According to a recent report by Moody’s, India will need an investment ranging from $190 billion to $215 billion over the next seven years to achieve its ambitious target of 500 gigawatts (GW) of renewable energy capacity by 2030. Additionally, another $150 billion to $170 billion will be necessary for electricity transmission, distribution, and energy storage infrastructure.
Moody’s Vice President and Senior Credit Officer, Abhishek Tyagi, noted that despite the substantial pipeline of announced projects, financial leverage for renewable power companies is expected to remain high in the near term. However, government-related issuers are likely to maintain moderate leverage due to their strong balance sheets.
While India's renewable energy capacity is expected to continue growing, coal will remain a significant source of electricity generation for the next 8-10 years, according to the report.

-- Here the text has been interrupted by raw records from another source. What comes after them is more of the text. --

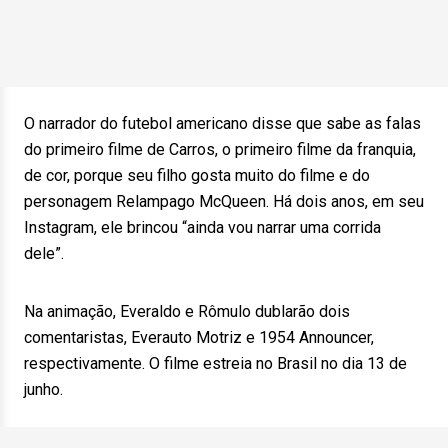
O narrador do futebol americano disse que sabe as falas
do primeiro filme de Carros, o primeiro filme da franquia,
de cor, porque seu filho gosta muito do filme e do
personagem Relampago McQueen. Há dois anos, em seu
Instagram, ele brincou “ainda vou narrar uma corrida
dele”.
Na animação, Everaldo e Rômulo dublarão dois
comentaristas, Everauto Motriz e 1954 Announcer,
respectivamente. O filme estreia no Brasil no dia 13 de
junho.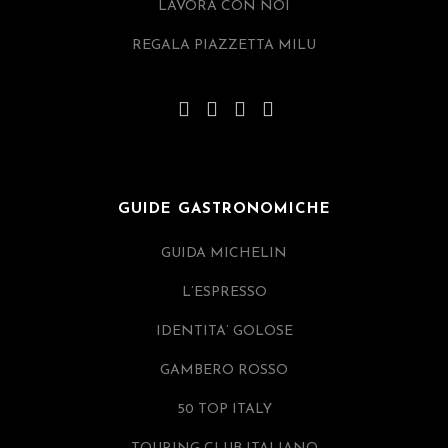
LAVORA CON NOI
REGALA PIAZZETTA MILU
GUIDE GASTRONOMICHE
GUIDA MICHELIN
L’ESPRESSO
IDENTITA’ GOLOSE
GAMBERO ROSSO
50 TOP ITALY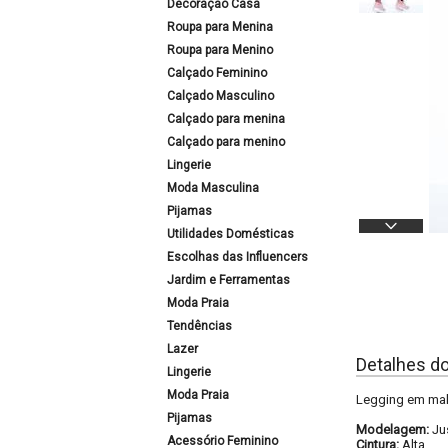
Decoração Casa
Roupa para Menina
Roupa para Menino
Calçado Feminino
Calçado Masculino
Calçado para menina
Calçado para menino
Lingerie
Moda Masculina
Pijamas
Utilidades Domésticas
Escolhas das Influencers
Jardim e Ferramentas
Moda Praia
Tendências
Lazer
Detalhes d
Lingerie
Moda Praia
Legging em malh
Pijamas
Modelagem:
Ju
Acessório Feminino
Cintura:
Alta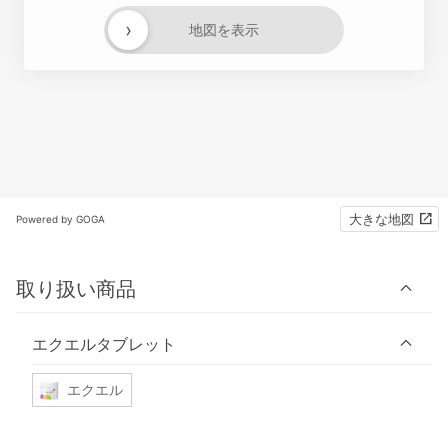
›
地図を表示
大きな地図
Powered by GOGA
取り扱い商品
エクエルタブレット
エクエル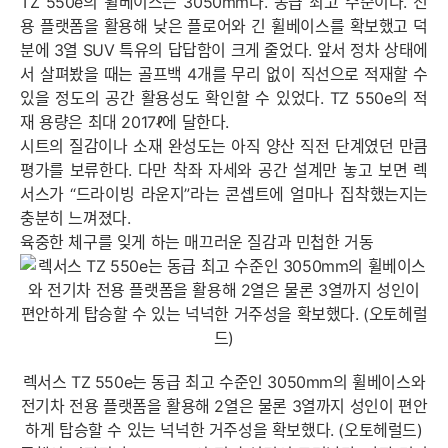
TZ 550e의 휠베이스는 3050mm다. 동급 최고 수준이다. 전
용 플랫폼을 활용해 낮은 플로어와 긴 휠베이스를 확보했고 덕
분에 3열 SUV 특유의 답답함이 크게 줄었다. 앞서 정차 상태에
서 살펴봤을 때는 골프백 4개를 무리 없이 직선으로 적재할 수
있을 정도의 공간 활용성도 확인할 수 있었다. TZ 550e의 적
재 용량은 최대 2017ℓ에 달한다.
시트의 질감이나 소재 완성도는 아직 양산 직전 단계였던 만큼
평가를 보류한다. 다만 착좌 자세와 공간 설계만 놓고 보면 렉
서스가 “드라이빙 라운지”라는 콘셉트에 얼마나 집착했는지는
충분히 느껴졌다.
육중한 체구를 잊게 하는 매끄러운 질감과 민첩한 거동
렉서스 TZ 550e는 동급 최고 수준인 3050mm의 휠베이스와
전기차 전용 플랫폼을 활용해 2열은 물론 3열까지 성인이 편안
하게 탑승할 수 있는 넉넉한 거주성을 확보했다. (오토헤럴드)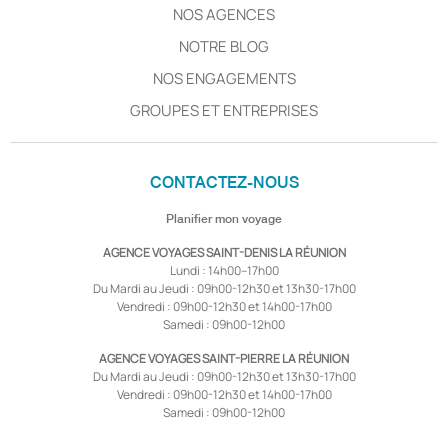
NOS AGENCES
NOTRE BLOG
NOS ENGAGEMENTS
GROUPES ET ENTREPRISES
CONTACTEZ-NOUS
Planifier mon voyage
AGENCE VOYAGES SAINT-DENIS LA RÉUNION
Lundi : 14h00–17h00
Du Mardi au Jeudi : 09h00-12h30 et 13h30-17h00
Vendredi : 09h00-12h30 et 14h00-17h00
Samedi : 09h00-12h00
AGENCE VOYAGES SAINT-PIERRE LA RÉUNION
Du Mardi au Jeudi : 09h00-12h30 et 13h30-17h00
Vendredi : 09h00-12h30 et 14h00-17h00
Samedi : 09h00-12h00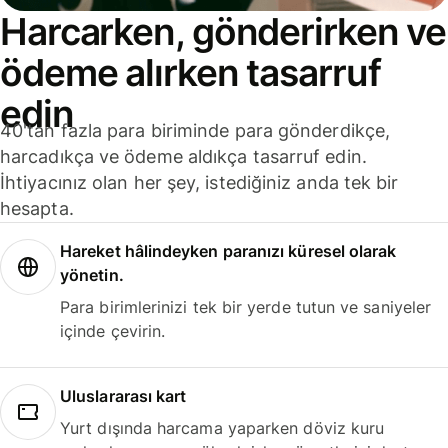
Harcarken, gönderirken ve
ödeme alırken tasarruf
edin
40'tan fazla para biriminde para gönderdikçe,
harcadıkça ve ödeme aldıkça tasarruf edin.
İhtiyacınız olan her şey, istediğiniz anda tek bir
hesapta.
Hareket hâlindeyken paranızı küresel olarak
yönetin.
Para birimlerinizi tek bir yerde tutun ve saniyeler
içinde çevirin.
Uluslararası kart
Yurt dışında harcama yaparken döviz kuru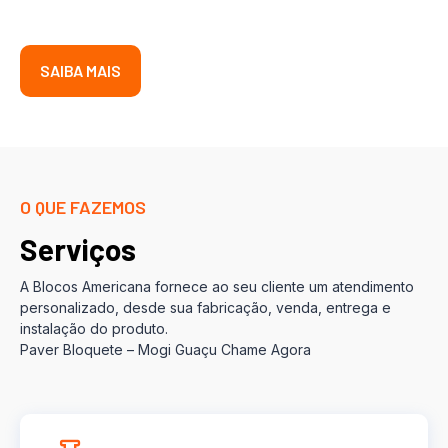
SAIBA MAIS
O QUE FAZEMOS
Serviços
A Blocos Americana fornece ao seu cliente um atendimento
personalizado, desde sua fabricação, venda, entrega e
instalação do produto.
Paver Bloquete – Mogi Guaçu Chame Agora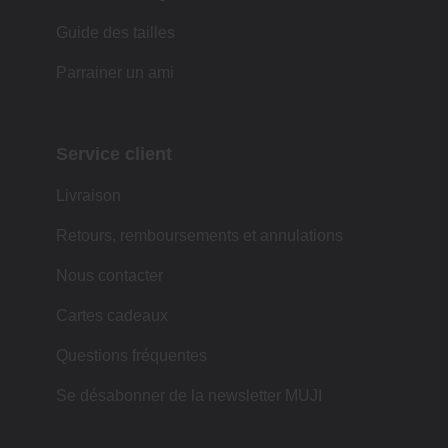
Guide des tailles
Parrainer un ami
Service client
Livraison
Retours, remboursements et annulations
Nous contacter
Cartes cadeaux
Questions fréquentes
Se désabonner de la newsletter MUJI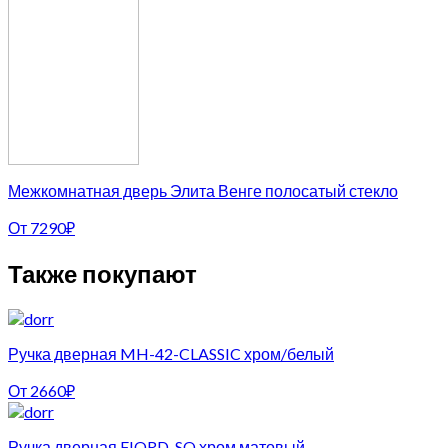
Межкомнатная дверь Элита Венге полосатый стекло
От
7290
₽
Также покупают
Ручка дверная MH-42-CLASSIC хром/белый
От
2660
₽
Ручка дверная FIORD-SQ хром матовый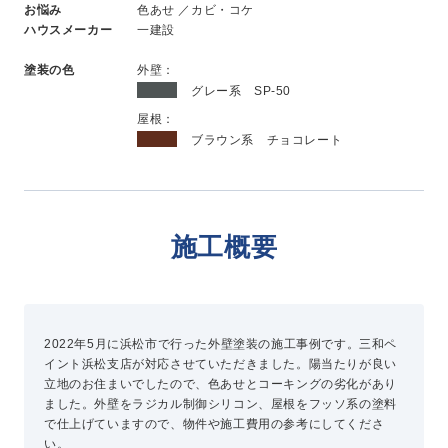
お悩み
色あせ ／カビ・コケ
新卒採用
ハウスメーカー
一建設
中途採用
塗装の色
外壁：
グレー系 SP-50
ニュース
屋根：
ブラウン系 チョコレート
よくある質問
施工概要
お問い合わせ
資料請求
簡単Web見積もり（無料）
2022年5月に浜松市で行った外壁塗装の施工事例です。三和ペ
現地診断見積もり（無料）
イント浜松支店が対応させていただきました。陽当たりが良い
立地のお住まいでしたので、色あせとコーキングの劣化があり
無料点検
ました。外壁をラジカル制御シリコン、屋根をフッソ系の塗料
施工パートナー募集
で仕上げていますので、物件や施工費用の参考にしてくださ
総合お問い合わせ
い。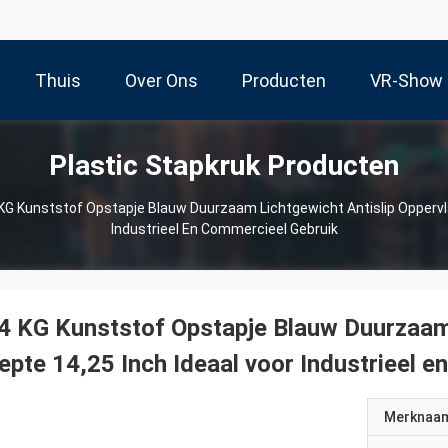
Thuis
Over Ons
Producten
VR-Show
Plastic Stapkruk Producten
 KG Kunststof Opstapje Blauw Duurzaam Lichtgewicht Antislip Oppervla
Industrieel En Commercieel Gebruik
4 KG Kunststof Opstapje Blauw Duurzaam 
epte 14,25 Inch Ideaal voor Industrieel 
Merknaa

The report also highlighted that infrastructure companies in India are expected to invest in energy transition to meet demand driven by the country's robust economic growth. Stable regulatory frameworks and government policies are crucial to supporting credit quality and facilitating progress toward India's 2030 transition targets and 2070 net-zero goals.
ICRA, an affiliate of Moody’s in India, forecasts increased spending on transportation infrastructure projects, including roads, ports, and airports, benefiting from solid government support, rising capital outlays, and a substantial pipeline of projects.